Assignment = Look through the data below for the string "hematoxylin", and copy every line where it turns up.
*** Opening Records ***
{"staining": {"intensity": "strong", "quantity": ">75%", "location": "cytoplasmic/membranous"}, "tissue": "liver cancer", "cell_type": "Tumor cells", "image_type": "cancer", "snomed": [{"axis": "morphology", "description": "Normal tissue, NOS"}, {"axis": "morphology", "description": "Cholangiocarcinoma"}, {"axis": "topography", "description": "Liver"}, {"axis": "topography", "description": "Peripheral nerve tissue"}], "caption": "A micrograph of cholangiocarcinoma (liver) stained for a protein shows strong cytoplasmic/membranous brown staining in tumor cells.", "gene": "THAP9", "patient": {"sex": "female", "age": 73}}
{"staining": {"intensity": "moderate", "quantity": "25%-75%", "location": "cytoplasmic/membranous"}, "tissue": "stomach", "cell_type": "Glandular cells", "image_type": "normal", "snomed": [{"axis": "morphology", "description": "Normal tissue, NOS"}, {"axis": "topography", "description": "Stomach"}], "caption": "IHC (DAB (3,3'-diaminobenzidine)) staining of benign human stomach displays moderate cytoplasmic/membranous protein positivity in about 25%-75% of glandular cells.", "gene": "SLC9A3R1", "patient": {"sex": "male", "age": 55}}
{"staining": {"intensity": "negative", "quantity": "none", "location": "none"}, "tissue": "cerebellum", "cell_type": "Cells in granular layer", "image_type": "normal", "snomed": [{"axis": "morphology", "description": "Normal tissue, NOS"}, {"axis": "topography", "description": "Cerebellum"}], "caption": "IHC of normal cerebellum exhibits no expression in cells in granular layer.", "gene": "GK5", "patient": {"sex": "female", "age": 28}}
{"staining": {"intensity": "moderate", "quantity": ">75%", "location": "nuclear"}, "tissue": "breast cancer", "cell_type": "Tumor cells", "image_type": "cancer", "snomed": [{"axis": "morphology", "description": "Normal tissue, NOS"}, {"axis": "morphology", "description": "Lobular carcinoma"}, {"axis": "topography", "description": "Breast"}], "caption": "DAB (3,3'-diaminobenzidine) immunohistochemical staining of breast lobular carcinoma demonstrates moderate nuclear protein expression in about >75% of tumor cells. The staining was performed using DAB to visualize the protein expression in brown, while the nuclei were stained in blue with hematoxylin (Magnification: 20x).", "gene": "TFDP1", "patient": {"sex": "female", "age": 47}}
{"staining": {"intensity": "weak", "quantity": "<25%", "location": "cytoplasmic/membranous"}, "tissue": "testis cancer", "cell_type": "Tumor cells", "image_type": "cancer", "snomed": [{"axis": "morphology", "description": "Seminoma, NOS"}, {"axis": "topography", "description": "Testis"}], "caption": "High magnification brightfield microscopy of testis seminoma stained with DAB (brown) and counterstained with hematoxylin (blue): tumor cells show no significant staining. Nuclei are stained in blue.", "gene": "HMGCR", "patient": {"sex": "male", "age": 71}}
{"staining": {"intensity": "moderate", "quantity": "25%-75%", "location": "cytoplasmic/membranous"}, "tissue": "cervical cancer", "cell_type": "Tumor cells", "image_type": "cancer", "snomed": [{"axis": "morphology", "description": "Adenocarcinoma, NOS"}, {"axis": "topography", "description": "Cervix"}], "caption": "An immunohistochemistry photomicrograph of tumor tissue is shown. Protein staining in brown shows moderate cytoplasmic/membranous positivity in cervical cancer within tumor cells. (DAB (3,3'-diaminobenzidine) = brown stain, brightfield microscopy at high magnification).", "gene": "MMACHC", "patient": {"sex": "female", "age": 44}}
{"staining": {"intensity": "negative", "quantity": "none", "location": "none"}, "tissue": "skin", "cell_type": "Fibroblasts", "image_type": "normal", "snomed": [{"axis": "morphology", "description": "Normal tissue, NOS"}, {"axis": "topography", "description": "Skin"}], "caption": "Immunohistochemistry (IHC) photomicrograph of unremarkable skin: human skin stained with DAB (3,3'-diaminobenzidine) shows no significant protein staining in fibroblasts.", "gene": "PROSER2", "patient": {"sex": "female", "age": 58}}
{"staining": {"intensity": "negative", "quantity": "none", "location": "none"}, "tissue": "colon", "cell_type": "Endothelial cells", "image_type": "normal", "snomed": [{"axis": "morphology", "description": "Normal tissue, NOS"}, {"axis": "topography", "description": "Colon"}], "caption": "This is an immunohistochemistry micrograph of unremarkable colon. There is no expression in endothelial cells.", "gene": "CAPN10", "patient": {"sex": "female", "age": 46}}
*** Closing Records ***
Answer space =
{"staining": {"intensity": "moderate", "quantity": ">75%", "location": "nuclear"}, "tissue": "breast cancer", "cell_type": "Tumor cells", "image_type": "cancer", "snomed": [{"axis": "morphology", "description": "Normal tissue, NOS"}, {"axis": "morphology", "description": "Lobular carcinoma"}, {"axis": "topography", "description": "Breast"}], "caption": "DAB (3,3'-diaminobenzidine) immunohistochemical staining of breast lobular carcinoma demonstrates moderate nuclear protein expression in about >75% of tumor cells. The staining was performed using DAB to visualize the protein expression in brown, while the nuclei were stained in blue with hematoxylin (Magnification: 20x).", "gene": "TFDP1", "patient": {"sex": "female", "age": 47}}
{"staining": {"intensity": "weak", "quantity": "<25%", "location": "cytoplasmic/membranous"}, "tissue": "testis cancer", "cell_type": "Tumor cells", "image_type": "cancer", "snomed": [{"axis": "morphology", "description": "Seminoma, NOS"}, {"axis": "topography", "description": "Testis"}], "caption": "High magnification brightfield microscopy of testis seminoma stained with DAB (brown) and counterstained with hematoxylin (blue): tumor cells show no significant staining. Nuclei are stained in blue.", "gene": "HMGCR", "patient": {"sex": "male", "age": 71}}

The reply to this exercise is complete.